• [INSTRUCTIONS TO FOLLOW] Convert the lines of the entries below into a JSON list of strings, with one string per line and no blank lines, omitting the pictures.

══════

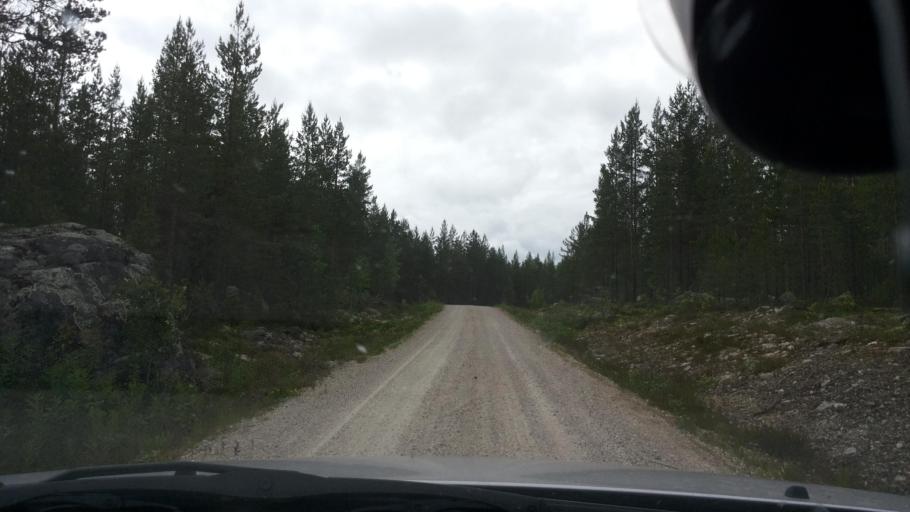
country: SE
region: Gaevleborg
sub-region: Ovanakers Kommun
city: Edsbyn
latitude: 61.4911
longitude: 15.3250
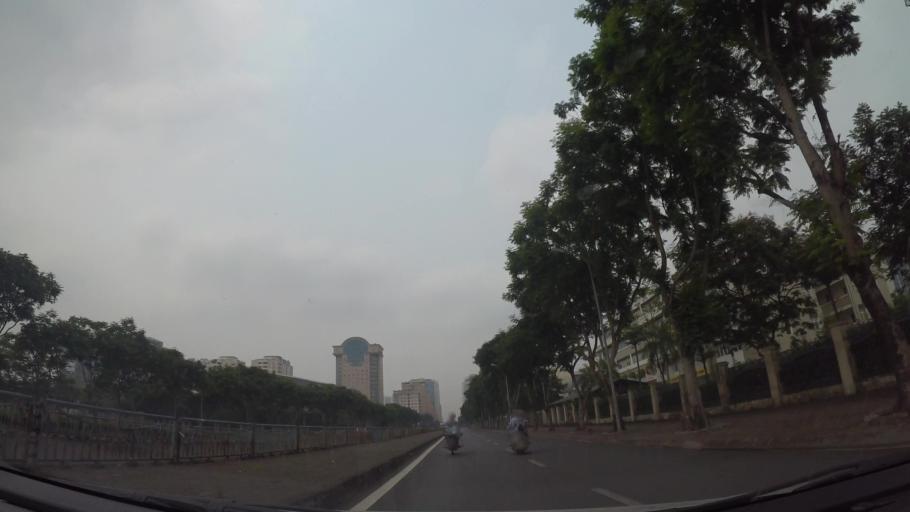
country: VN
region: Ha Noi
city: Cau Dien
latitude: 21.0265
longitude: 105.7633
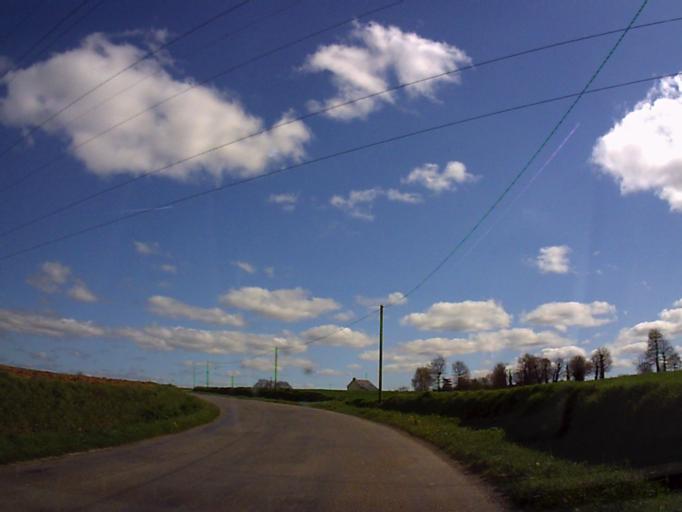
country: FR
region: Brittany
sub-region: Departement d'Ille-et-Vilaine
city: Saint-Meen-le-Grand
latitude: 48.1462
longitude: -2.1572
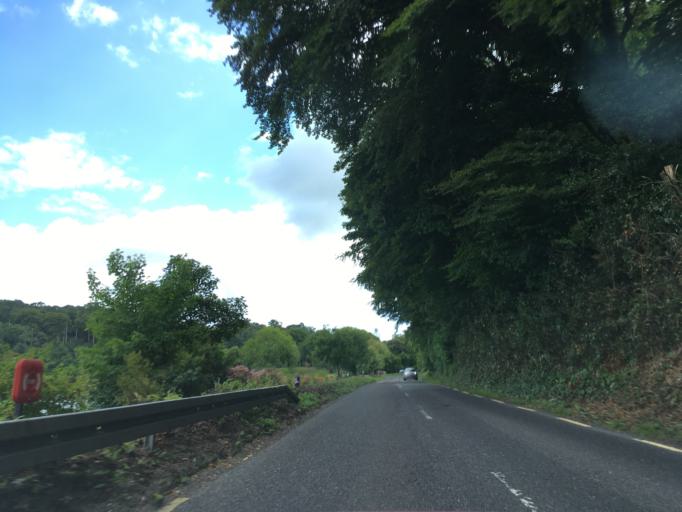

══════

• [RESULT BELOW]
[
  "country: SE",
  "region: Gaevleborg",
  "sub-region: Ovanakers Kommun",
  "city: Edsbyn",
  "latitude: 61.4911",
  "longitude: 15.3250",
  "country: VN",
  "region: Ha Noi",
  "city: Cau Dien",
  "latitude: 21.0265",
  "longitude: 105.7633",
  "country: FR",
  "region: Brittany",
  "sub-region: Departement d'Ille-et-Vilaine",
  "city: Saint-Meen-le-Grand",
  "latitude: 48.1462",
  "longitude: -2.1572"
]